Jérôme Cahuzac  Le socialiste, proche de François Hollande, propose une contribution de solidarité.

Des obstacles juridiques

Si les obstacles administratifs paraissent surmontables, les empêchements juridiques à la mise en œuvre d’une véritable taxation des expatriés sur le modèle américain le sont moins. Les conventions de double imposition – la France en a conclu avec quelque 120 Etats – représentent le principal obstacle juridique. «Si les Français expatriés devaient payer des impôts en France en plus de ceux qu’ils versent dans leur Etat de résidence, il faudrait une négociation d’Etat à Etat», relève Eric Ginter. Pourtant, les Américains se passent de ce genre de tractations pour imposer leur loi dans le monde entier. «En France, la taxation sur la base de la nationalité serait une révolution», répond Rémi Dhonneur, qui fait aussi valoir la supériorité des traités internationaux sur le droit français. Aux Etats-Unis, c’est la loi américaine qui l’emporte, droit international ou pas. Pour la Suisse, la supériorité du droit international, donc les conventions de double imposition révisées, a pour l’instant un effet protecteur qui n’est pas toujours apprécié à sa juste valeur par les milieux nationalistes. Il reste que les grands principes peuvent être contournés. C’est dans cette perspective que le projet de contribution de solidarité est censé relever du code de la sécurité sociale – et non pas de celui des impôts – pour respecter la lettre sinon l’esprit de la Constitution française. Car les partisans de la taxation des expatriés ont beaucoup appris de leurs échecs précédents. Et ils viennent d’enregistrer un premier succès significatif avec l’entrée en vigueur de la loi de finances pour 2011 qui comporte donc une «exit tax». Un précédent projet, en 1999, avait finalement été désavoué par la Cour de justice (CJ) de l’UE, dans un arrêt Lasteyrie rendu en 2004 qui avait donné raison à Eric Ginter et à ses clients. Une victoire d’étape, car ce qui avait déplu à la CJ était l’entrave à la libre circulation des personnes constituée par une taxe de sortie. Pour faire passer l’«exit tax», la loi de 2011 ne la rend pleinement applicable qu’à ceux qui s’expatrient hors de l’UE. Quid de la Suisse? «Pour l’instant, un départ pour la Suisse doit être assorti du dépôt de garantie», répond Eric Ginter qui s’emploie à faire passer l’idée selon laquelle les principes qui prévalent dans l’UE doivent s’étendre aux relations avec la Suisse. La question est posée au Conseil d’Etat français, mais la réponse n’est pas attendue avant «un an ou deux».
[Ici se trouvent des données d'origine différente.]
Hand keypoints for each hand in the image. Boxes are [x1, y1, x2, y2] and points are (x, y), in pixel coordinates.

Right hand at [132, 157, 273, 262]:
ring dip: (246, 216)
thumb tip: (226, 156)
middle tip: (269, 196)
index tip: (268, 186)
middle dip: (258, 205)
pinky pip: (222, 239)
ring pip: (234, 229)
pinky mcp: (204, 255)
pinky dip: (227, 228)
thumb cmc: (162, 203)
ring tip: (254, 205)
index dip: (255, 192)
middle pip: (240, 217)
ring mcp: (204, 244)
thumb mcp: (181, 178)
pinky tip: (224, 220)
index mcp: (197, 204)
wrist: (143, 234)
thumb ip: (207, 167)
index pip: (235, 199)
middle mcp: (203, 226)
Pour les «détenteurs de participations substantielles»

Dans l’immédiat, cet aspect de la loi de finances pour 2011 donne beaucoup de travail aux fiscalistes français, ne serait-ce qu’en raison de son effet rétroactif au 3 mars 2011 Car l’«exit tax» est calculée sur les plus-values des contribuables «détenteurs de participations substantielles». Le terme de substantiel est peu abusif: il suffit d’une participation de 1% ou d’une valeur de 1,3 million d’euros pour tomber sous le coup de la loi. «Sont visées les participations dans toute forme de société (hors SICAV) quel que soit son régime d’imposition: société de personnes, société de capitaux, soumise à l’IS ou exonérée, relevant du régime des sociétés de personnes…», précise le commentaire de la loi. L’imposition peut être différée, à condition cependant qu’un dépôt de garantie soit effectué. A moins que la Suisse ne soit finalement traitée sur un pied d’égalité avec l’UE. Mais pour cela, comme pour tout ce qui touche à l’accord sur la libre circulation des personnes, la Suisse doit se battre à deux niveaux: celui des principes et celui de leur application.